[Dataset entries]
════
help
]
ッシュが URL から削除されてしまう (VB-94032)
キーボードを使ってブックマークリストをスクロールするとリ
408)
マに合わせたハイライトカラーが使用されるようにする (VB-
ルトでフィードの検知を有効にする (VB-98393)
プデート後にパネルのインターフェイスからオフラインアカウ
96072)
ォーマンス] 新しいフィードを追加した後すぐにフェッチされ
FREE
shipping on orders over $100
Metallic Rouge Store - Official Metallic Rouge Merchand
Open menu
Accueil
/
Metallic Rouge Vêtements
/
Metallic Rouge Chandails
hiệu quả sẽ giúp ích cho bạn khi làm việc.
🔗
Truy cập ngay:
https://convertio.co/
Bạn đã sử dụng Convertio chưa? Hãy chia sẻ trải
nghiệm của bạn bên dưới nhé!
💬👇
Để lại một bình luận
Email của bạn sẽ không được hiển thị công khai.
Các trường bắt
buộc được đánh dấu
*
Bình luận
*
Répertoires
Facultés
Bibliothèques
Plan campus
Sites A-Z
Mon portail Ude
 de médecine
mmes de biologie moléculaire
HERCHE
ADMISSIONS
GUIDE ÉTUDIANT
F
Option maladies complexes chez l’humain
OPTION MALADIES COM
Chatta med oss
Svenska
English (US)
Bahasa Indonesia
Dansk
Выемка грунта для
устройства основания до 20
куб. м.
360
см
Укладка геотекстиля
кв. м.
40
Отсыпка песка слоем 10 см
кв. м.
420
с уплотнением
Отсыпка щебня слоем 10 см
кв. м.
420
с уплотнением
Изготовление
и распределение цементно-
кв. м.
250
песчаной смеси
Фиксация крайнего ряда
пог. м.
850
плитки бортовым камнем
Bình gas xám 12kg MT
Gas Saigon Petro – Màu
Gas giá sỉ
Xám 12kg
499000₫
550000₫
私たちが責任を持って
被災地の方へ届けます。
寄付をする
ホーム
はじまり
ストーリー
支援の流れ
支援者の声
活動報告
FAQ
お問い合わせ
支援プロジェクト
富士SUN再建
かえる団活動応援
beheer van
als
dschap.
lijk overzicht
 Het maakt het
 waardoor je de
════
Aim of the task - Count the lines of the records that contain the string "Rouge", matching case exactly. Reply with the number alone.

Expected output - 3